Alternative Issue

個人的な思考実験の、更に下書き的な場所です。 自分自身で消化し切れていないことも書いています。 組織や職業上の立場を反映したものでは一切ありません。

政治家をタレント化するな

政治が国民目線から外れている。
あるいは、政治家は国民にわかりやすい言葉で語りかけていない。
政治と生活が乖離している。

いろいろな言葉が飛び交ってきて、最近では様々な政治家がTVに出演するようになった。政治家が、多くの人の見るメディアに登場すること自体は悪いことではない。特に、宣伝媒体としてのそれではなく、時には厳しく突っ込みを入れられるそれは、国民の前に政治家の実像を示すという意味で意義はある。

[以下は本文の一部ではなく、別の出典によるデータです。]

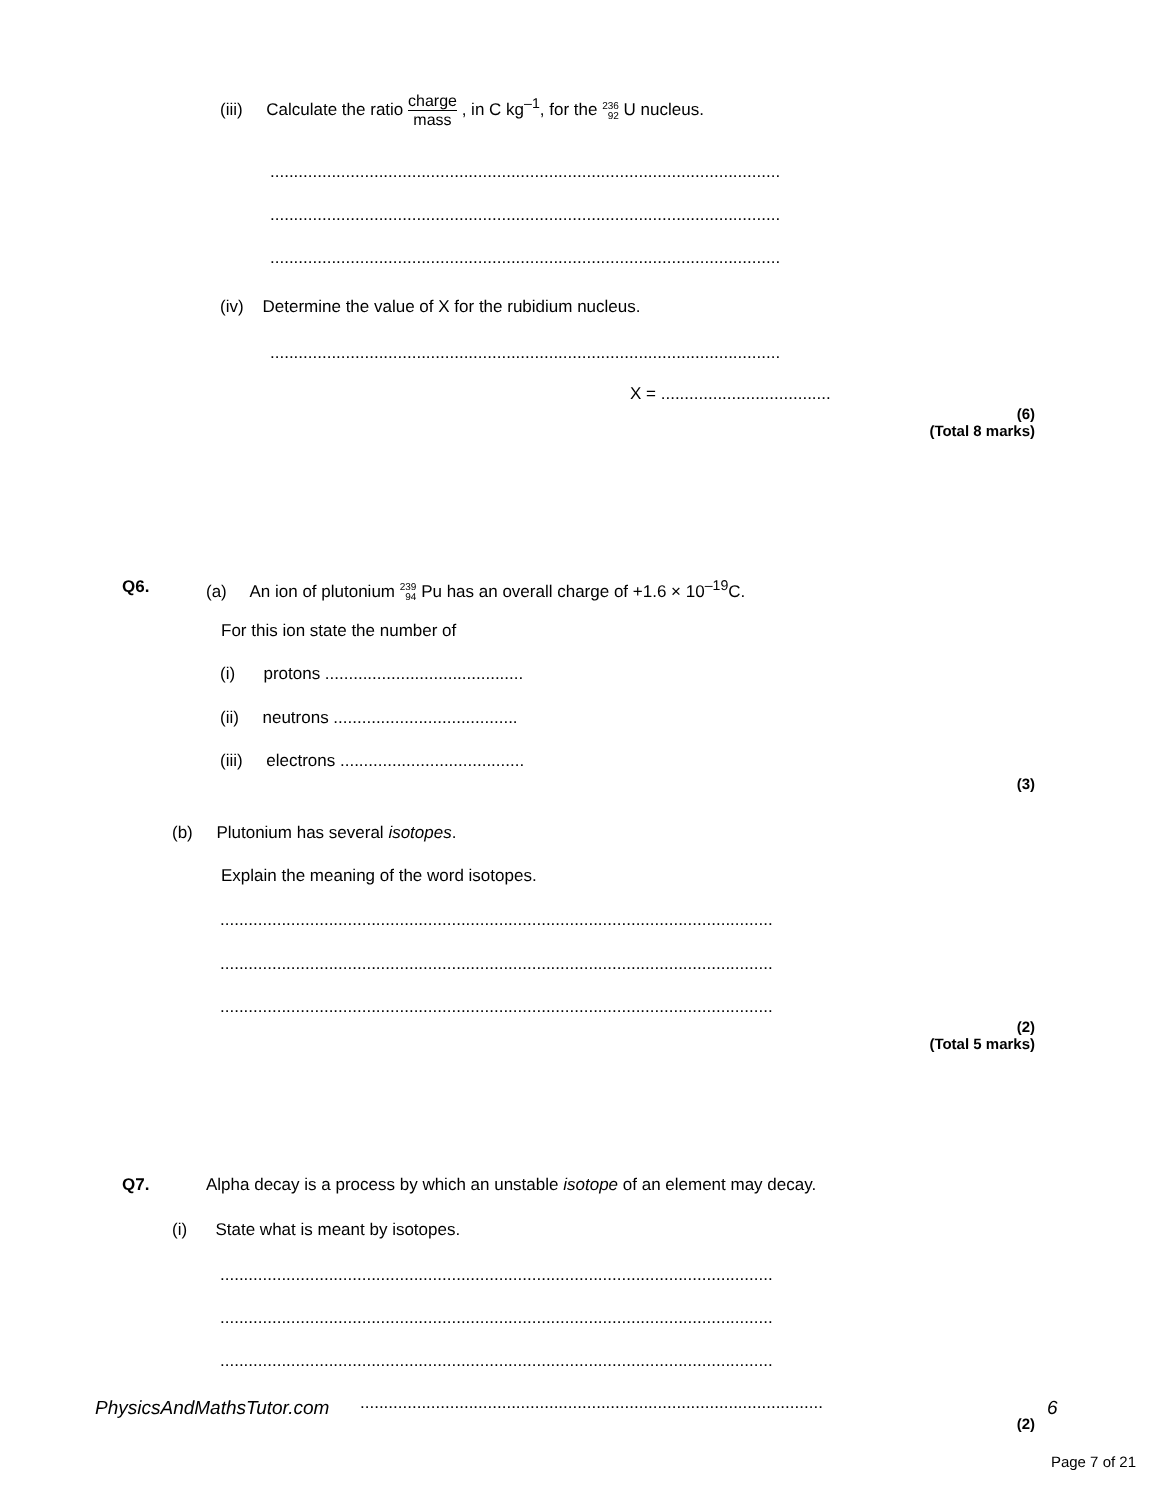(iii) Calculate the ratio charge mass , in C kg<sup>–1</sup>, for the 236
92 U nucleus.
............................................................................................................
............................................................................................................
............................................................................................................
(iv) Determine the value of X for the rubidium nucleus.
............................................................................................................
X = ....................................
(6)
(Total 8 marks)
Q6.
(a) An ion of plutonium 239
94 Pu has an overall charge of +1.6 × 10<sup>–19</sup>C.
For this ion state the number of
(i) protons ..........................................
(ii) neutrons .......................................
(iii) electrons .......................................
(3)
(b) Plutonium has several isotopes.
Explain the meaning of the word isotopes.
.....................................................................................................................
.....................................................................................................................
.....................................................................................................................
(2)
(Total 5 marks)
Q7. Alpha decay is a process by which an unstable isotope of an element may decay.
(i) State what is meant by isotopes.
.....................................................................................................................
.....................................................................................................................
.....................................................................................................................
PhysicsAndMathsTutor.com .................................................................................................. 6
(2)
Page 7 of 21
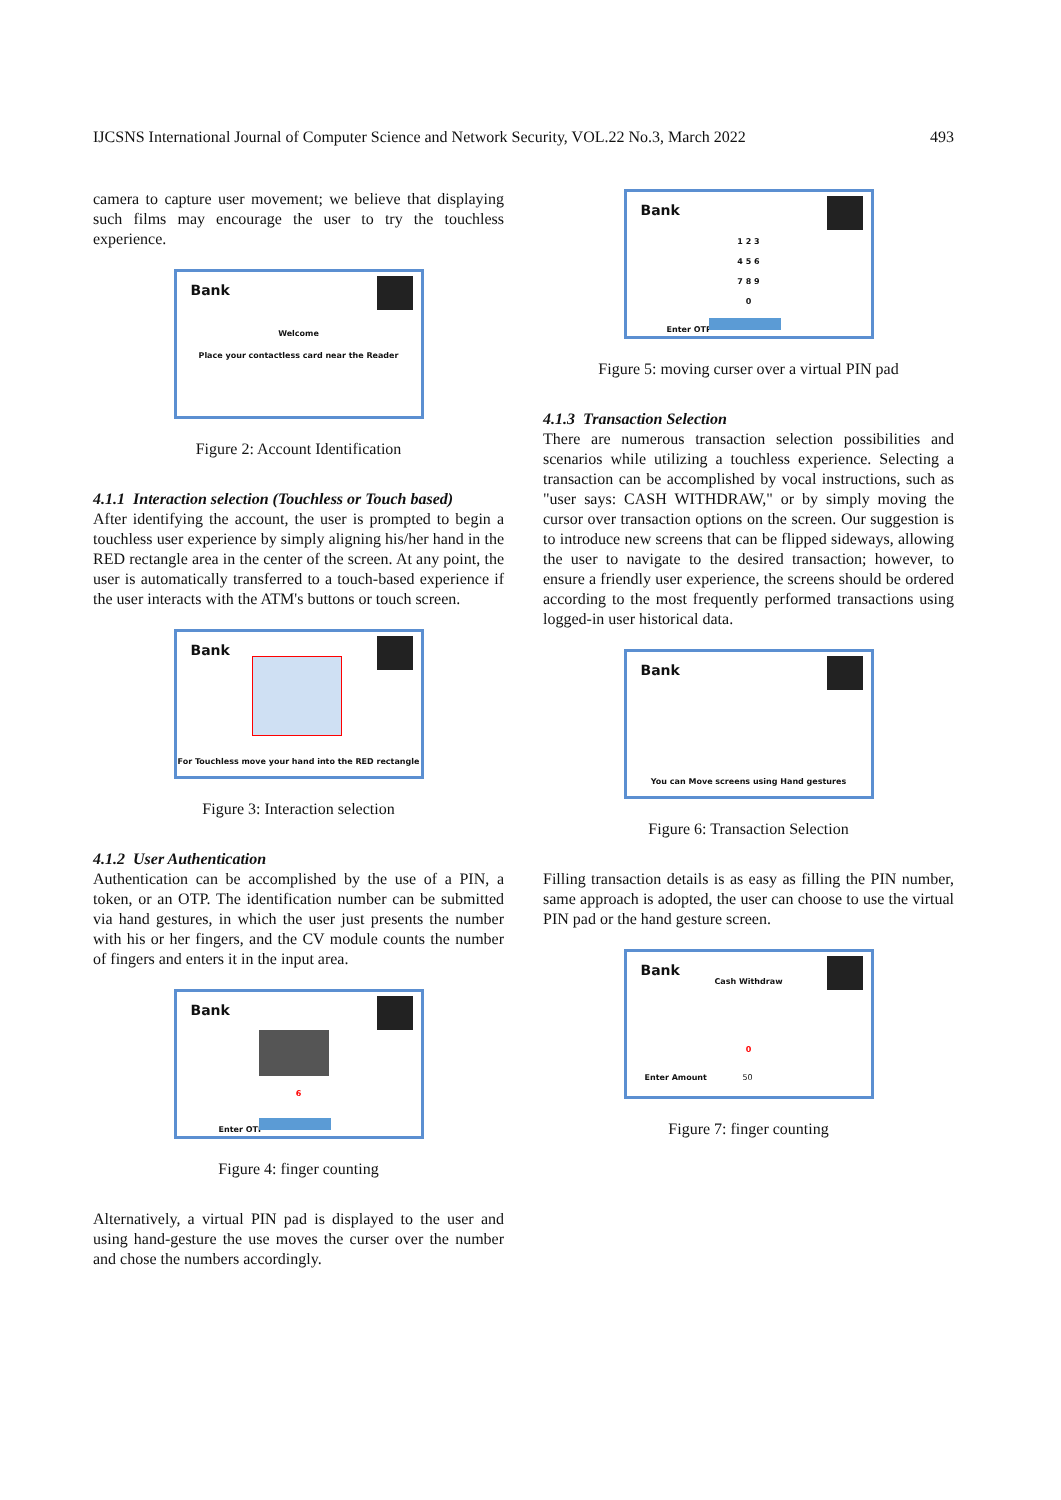IJCSNS International Journal of Computer Science and Network Security, VOL.22 No.3, March 2022 493
camera to capture user movement; we believe that displaying such films may encourage the user to try the touchless experience.
Bank
Welcome
Place your contactless card near the Reader
Figure 2: Account Identification
4.1.1 Interaction selection (Touchless or Touch based)
After identifying the account, the user is prompted to begin a touchless user experience by simply aligning his/her hand in the RED rectangle area in the center of the screen. At any point, the user is automatically transferred to a touch-based experience if the user interacts with the ATM's buttons or touch screen.
Bank
For Touchless move your hand into the RED rectangle
Figure 3: Interaction selection
4.1.2 User Authentication
Authentication can be accomplished by the use of a PIN, a token, or an OTP. The identification number can be submitted via hand gestures, in which the user just presents the number with his or her fingers, and the CV module counts the number of fingers and enters it in the input area.
Bank
6
Enter OTP
Figure 4: finger counting
Alternatively, a virtual PIN pad is displayed to the user and using hand-gesture the use moves the curser over the number and chose the numbers accordingly.
Bank
1 2 3
4 5 6
7 8 9
0
Enter OTP
Figure 5: moving curser over a virtual PIN pad
4.1.3 Transaction Selection
There are numerous transaction selection possibilities and scenarios while utilizing a touchless experience. Selecting a transaction can be accomplished by vocal instructions, such as "user says: CASH WITHDRAW," or by simply moving the cursor over transaction options on the screen. Our suggestion is to introduce new screens that can be flipped sideways, allowing the user to navigate to the desired transaction; however, to ensure a friendly user experience, the screens should be ordered according to the most frequently performed transactions using logged-in user historical data.
Bank
You can Move screens using Hand gestures
Figure 6: Transaction Selection
Filling transaction details is as easy as filling the PIN number, same approach is adopted, the user can choose to use the virtual PIN pad or the hand gesture screen.
Bank
Cash Withdraw
0
Enter Amount 50
Figure 7: finger counting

かつては、政治家などと言うものは遠くて近い存在であった。
ニュースやNHKで報道されるもの、選挙の時のみ身近になる存在。
「センセイ」と呼ばれ、恭しく扱われていた存在。

しかし、現代では確かに身近になった。その価値はかなり貶められ(現実に近づいたとも言える)、軽んじられつつある。それは同時に政治家を目指すものにとってはハードルが低くなったとも言える。だから、単純に良い悪いで評価することは難しい。
ただ、政治が大衆化しつつあると言うことは言えると思う。

近年も二世議員の問題が常に言われる。二世議員は世間知らずで坊ちゃんだという一般的な認識が醸成されている感もある。しかし、逆に考えれば政治家が特定の階級の人間が多く所属する職業だったとすれば、二世、三世が多く生まれることもあながち不思議な話ではない。
それが特権階級であるなら現代日本では問題だが、一定レベルの収入しか得られない職業であるとすれば、階級の固定化に結びつくとも言い切れない。

もちろん、二世議員であっても一度は民間企業などの世間を経験しておくことは重要だ。逆に、リベラル系の議員も昔から組み合い一筋だったり、あるいは市民運動一筋であれば、実質的には二世議員と経験面では何ら変わりはない。議員の地位に就くための努力が多く必要だったかどうかの差があるのみだろう。
それは、努力を評価するという意味では重要だが、政治的能力があるかどうかで言えば全く関係ない。二世議員の方が子供の頃から政治のなんたるかを身にしみて感じ、記憶しているとすれば、それも功罪共々なのだと思う。

さて、近年の小泉チルドレン小沢チルドレンといった議員たちは、小選挙区制が生み出した一種のブーム的な存在であるが、同時に政治を大衆化したものとして記憶される。実際、政治家になる十分な準備や心構えのない議員も多数おり、その存在意義が揶揄されているのはやはり政治の大衆化の結果ではないだろうか。

この政治の大衆化については、マスコミも大いに貢献している。
おそらくはコンテンツ不足を補う存在としての評価だと思う。特に、TVの場合はジャーナリズムよりは営業戦略が勝る。
その結果、やや真面目系のコンテンツの一部として政治や政治家を捉えているフシがある。

それは、政治を多くの国民に知らせる上では効果がある。これまでは無関心が広がる一方であった政治分野にも多くの若い人たちが関心を向けるようになってきたのも、特にここ数年強く感じる。
その意見表明自体は、ネット上の匿名掲示板レベルから、さらには政治について語る多くのブロガーが生まれてきていることからも伺える。

政治が多くの国民の意識に広がり浸透すること自体は、決して悪いことではない。日本は民主主義国家である。政治とは、国民の意見を主役代弁する制度なのだから。

ただ、TVによる報道はジャーナリズム的ではあってもジャーナリズムではない。だから、政治家はあくまで番組コンテンツの構成要素の一つでしかない。
政治は広く国民の認識を受けなければならないが、だからといって政治が安直になってはいけない。わかりやすいに越したことはないが、問題を単純化しすぎて矮小化させてはならない。

すなわち、政治は非常に難しい職業であって、誰でも出来るものではない。議員は基本的に誰でもなることが出来る。しかし、政治家としての能力がある者もいれば無い者もいる。
このイメージで言えば、「議員」≠「政治家」なのだと思う。

TVはこんな議員を全て政治家として報道する。
もちろん、どんな素人であっても国会議員である以上立場が政治家であることは事実だ。ただ、おそらく「○○家」というプロフェッションを名乗るだけの能力がない国会議員が少なからず存在する。
これらを面白おかしくいじって、政治を大衆化するのもTVの仕業である。

政治を志す意欲を削ぐつもりはない。ただ、政治家もその能力により淘汰されなければならない。その淘汰は政治的能力により為されるべきなのだが、実際には別の人気により決定される。
それが確かに政権交代というダイナミズムを生み出したのは事実かも知れないが、その結果がこれでは単なるイベントであったと言うことでしかないではないか。
イベントを生み出したのはマスコミである。それは、飯の種だから。。。それでは悲しすぎる。